▶ _Task_:
Copy out the full text of the panel discussion on relapsed chronic lymphocytic leukemia below, word for word.

▶ _Passage shown_:
Refining Treatment Approaches for Chronic Lymphocytic Leukemia - Episode 14
A discussion about treatment for high-risk patients with relapsed/refractory (R/R) chronic lymphocytic leukemia (CLL).
William Wierda, MD, PhD: Maybe somebody can summarize who they think of as high risk in the relapsed setting. Is it the same factors in the relapsed setting as in the frontline setting, or are there additional things that people are thinking about in the relapsed setting? Steve, how do you think about patients who have relapsed?
Steven Coutre, MD: It depends on if they’ve come from the chemotherapy-immunotherapy era. It’s a different patient population. Paradoxically, let’s say you haven’t received chemotherapy-immunotherapy, just a single-agent BTK [Bruton tyrosine kinase] inhibitor or what have you. The reason for them relapsing will probably be different from what we’ve traditionally seen with chemotherapy-immunotherapy. It points out that you really have to consider how the patient got to where they’re at, why they have recurrent disease, and what they have previously received before making your decision.
Factors like TP53 disruption will always remain high risk, but I’m willing to bet that we’re going to see much less of that when we’re using these novel agents instead of chemotherapy-immunotherapy. I can’t find those data myself with long-term follow-up. But how many patients who haven’t received chemotherapy-immunotherapy later develop a TP53 mutation? It’s vanishingly small. So that might be favorable.
William Wierda, MD, PhD: Yes, we’re definitely getting much better outcomes with our relapsed population. The comment that I would make in follow-up to Jennifer’s with regard to the MURANO data is that we never would have seen a progression-free survival like that with chemotherapy-immunotherapy. I did a lot of work early on with FCR [fludarabine, cyclophosphamide, rituximab], and the median progression-free survival was less than half of what it is with venetoclax-based therapy. But we do see high-risk patients with 17p deletion and mutated TP53.

▶ _Data for analysis_:
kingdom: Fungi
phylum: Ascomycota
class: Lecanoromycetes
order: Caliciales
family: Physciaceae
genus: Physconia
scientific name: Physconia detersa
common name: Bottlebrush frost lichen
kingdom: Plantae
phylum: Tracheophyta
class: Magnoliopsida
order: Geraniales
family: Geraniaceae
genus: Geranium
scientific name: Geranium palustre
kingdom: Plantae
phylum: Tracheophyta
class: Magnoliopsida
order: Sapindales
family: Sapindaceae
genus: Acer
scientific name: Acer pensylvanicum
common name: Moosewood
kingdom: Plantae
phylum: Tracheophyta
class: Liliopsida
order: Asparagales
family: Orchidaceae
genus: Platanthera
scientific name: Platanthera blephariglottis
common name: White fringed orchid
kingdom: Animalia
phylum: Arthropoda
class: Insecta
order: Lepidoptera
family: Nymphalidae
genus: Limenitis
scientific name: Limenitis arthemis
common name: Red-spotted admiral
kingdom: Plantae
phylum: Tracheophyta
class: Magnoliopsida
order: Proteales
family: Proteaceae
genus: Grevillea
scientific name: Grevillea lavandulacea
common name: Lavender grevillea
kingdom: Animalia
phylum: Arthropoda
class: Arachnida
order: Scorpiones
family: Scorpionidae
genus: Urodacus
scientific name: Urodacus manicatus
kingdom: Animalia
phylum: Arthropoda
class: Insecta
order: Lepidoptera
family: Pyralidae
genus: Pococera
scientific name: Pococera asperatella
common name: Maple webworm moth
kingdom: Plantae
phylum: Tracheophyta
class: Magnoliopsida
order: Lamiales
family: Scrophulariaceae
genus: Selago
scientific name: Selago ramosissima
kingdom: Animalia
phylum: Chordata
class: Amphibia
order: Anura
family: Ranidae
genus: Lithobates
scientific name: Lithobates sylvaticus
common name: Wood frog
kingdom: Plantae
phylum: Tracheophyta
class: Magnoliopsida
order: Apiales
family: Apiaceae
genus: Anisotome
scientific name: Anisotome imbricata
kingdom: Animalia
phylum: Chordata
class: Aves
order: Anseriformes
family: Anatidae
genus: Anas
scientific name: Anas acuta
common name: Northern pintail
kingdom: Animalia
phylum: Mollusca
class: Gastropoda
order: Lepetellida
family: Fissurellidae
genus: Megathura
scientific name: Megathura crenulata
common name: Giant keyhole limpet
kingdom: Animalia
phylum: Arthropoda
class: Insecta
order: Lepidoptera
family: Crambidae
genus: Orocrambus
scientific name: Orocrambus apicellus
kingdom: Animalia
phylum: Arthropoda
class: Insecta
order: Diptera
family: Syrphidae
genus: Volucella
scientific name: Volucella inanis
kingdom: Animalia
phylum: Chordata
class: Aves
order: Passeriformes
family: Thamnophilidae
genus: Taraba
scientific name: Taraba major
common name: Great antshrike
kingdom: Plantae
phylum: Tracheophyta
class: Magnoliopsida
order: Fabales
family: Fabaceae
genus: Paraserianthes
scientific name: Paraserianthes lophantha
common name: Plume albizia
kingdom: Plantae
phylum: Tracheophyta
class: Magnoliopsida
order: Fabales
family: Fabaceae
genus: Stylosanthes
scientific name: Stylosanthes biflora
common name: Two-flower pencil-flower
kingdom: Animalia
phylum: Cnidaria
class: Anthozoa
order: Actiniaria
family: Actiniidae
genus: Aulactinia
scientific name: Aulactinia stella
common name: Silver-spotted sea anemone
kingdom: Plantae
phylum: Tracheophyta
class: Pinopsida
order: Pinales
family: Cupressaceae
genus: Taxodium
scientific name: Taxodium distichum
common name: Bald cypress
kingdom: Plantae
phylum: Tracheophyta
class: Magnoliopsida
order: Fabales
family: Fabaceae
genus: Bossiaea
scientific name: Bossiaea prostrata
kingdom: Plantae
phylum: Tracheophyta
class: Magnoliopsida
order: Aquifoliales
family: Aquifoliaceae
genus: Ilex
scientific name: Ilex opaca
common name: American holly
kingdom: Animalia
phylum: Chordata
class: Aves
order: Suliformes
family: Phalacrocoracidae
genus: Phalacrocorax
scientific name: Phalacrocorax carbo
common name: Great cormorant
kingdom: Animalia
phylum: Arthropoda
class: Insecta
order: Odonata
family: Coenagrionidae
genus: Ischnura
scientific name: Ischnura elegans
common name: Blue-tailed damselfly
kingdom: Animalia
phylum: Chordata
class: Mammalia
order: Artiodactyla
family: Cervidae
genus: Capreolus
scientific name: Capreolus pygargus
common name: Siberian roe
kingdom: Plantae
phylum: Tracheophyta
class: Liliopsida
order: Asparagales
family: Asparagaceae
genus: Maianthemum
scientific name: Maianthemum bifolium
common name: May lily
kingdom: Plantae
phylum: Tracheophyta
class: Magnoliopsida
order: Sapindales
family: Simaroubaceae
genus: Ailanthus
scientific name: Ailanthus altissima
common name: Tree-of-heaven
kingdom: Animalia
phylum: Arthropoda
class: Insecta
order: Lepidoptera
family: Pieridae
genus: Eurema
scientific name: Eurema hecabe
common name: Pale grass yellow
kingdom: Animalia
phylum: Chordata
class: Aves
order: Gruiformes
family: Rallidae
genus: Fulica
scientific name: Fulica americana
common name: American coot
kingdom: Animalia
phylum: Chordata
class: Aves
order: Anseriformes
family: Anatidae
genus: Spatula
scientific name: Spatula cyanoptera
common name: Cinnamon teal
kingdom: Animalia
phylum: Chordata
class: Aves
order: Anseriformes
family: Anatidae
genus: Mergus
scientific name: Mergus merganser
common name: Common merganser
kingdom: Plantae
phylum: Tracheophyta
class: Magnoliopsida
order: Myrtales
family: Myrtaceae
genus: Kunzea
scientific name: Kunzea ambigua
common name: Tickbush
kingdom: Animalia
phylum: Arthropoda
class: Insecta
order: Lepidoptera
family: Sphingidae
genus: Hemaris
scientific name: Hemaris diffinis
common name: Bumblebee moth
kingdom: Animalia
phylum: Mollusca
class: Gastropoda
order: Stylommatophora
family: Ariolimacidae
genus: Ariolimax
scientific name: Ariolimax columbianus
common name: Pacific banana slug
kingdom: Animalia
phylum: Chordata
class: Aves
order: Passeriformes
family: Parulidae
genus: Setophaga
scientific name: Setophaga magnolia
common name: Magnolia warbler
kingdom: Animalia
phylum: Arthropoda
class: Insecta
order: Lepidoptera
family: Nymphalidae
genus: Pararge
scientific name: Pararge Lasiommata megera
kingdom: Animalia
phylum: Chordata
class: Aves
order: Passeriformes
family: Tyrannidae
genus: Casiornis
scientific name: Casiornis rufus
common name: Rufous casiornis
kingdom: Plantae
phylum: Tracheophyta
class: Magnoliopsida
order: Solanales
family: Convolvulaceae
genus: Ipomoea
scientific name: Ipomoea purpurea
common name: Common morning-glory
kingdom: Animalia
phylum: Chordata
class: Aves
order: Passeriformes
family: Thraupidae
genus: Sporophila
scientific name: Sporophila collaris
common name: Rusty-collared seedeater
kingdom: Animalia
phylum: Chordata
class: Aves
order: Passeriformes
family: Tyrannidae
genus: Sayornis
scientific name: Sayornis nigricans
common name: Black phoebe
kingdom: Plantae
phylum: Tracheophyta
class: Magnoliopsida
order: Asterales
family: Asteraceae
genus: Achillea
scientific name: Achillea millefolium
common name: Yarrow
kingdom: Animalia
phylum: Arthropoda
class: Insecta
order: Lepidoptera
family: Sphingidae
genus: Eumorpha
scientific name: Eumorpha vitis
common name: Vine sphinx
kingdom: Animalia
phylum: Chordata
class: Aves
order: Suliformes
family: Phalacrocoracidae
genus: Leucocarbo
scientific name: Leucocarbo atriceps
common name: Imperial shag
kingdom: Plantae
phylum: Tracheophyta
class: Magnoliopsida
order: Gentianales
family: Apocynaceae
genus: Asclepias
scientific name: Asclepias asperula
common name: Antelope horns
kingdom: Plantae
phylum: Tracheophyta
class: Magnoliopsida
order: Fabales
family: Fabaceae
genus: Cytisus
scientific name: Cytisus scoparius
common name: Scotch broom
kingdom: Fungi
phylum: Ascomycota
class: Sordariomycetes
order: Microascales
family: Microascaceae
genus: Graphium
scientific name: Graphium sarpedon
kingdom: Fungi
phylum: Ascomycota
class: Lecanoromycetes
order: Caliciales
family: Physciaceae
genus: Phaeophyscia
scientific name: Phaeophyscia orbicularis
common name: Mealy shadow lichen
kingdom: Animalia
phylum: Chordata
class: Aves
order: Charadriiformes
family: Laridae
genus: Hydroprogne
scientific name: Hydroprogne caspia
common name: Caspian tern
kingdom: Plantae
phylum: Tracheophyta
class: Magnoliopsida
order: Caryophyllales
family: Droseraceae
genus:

▶ _Solution to the problem_:
Refining Treatment Approaches for Chronic Lymphocytic Leukemia - Episode 14
A discussion about treatment for high-risk patients with relapsed/refractory (R/R) chronic lymphocytic leukemia (CLL).
William Wierda, MD, PhD: Maybe somebody can summarize who they think of as high risk in the relapsed setting. Is it the same factors in the relapsed setting as in the frontline setting, or are there additional things that people are thinking about in the relapsed setting? Steve, how do you think about patients who have relapsed?
Steven Coutre, MD: It depends on if they’ve come from the chemotherapy-immunotherapy era. It’s a different patient population. Paradoxically, let’s say you haven’t received chemotherapy-immunotherapy, just a single-agent BTK [Bruton tyrosine kinase] inhibitor or what have you. The reason for them relapsing will probably be different from what we’ve traditionally seen with chemotherapy-immunotherapy. It points out that you really have to consider how the patient got to where they’re at, why they have recurrent disease, and what they have previously received before making your decision.
Factors like TP53 disruption will always remain high risk, but I’m willing to bet that we’re going to see much less of that when we’re using these novel agents instead of chemotherapy-immunotherapy. I can’t find those data myself with long-term follow-up. But how many patients who haven’t received chemotherapy-immunotherapy later develop a TP53 mutation? It’s vanishingly small. So that might be favorable.
William Wierda, MD, PhD: Yes, we’re definitely getting much better outcomes with our relapsed population. The comment that I would make in follow-up to Jennifer’s with regard to the MURANO data is that we never would have seen a progression-free survival like that with chemotherapy-immunotherapy. I did a lot of work early on with FCR [fludarabine, cyclophosphamide, rituximab], and the median progression-free survival was less than half of what it is with venetoclax-based therapy. But we do see high-risk patients with 17p deletion and mutated TP53.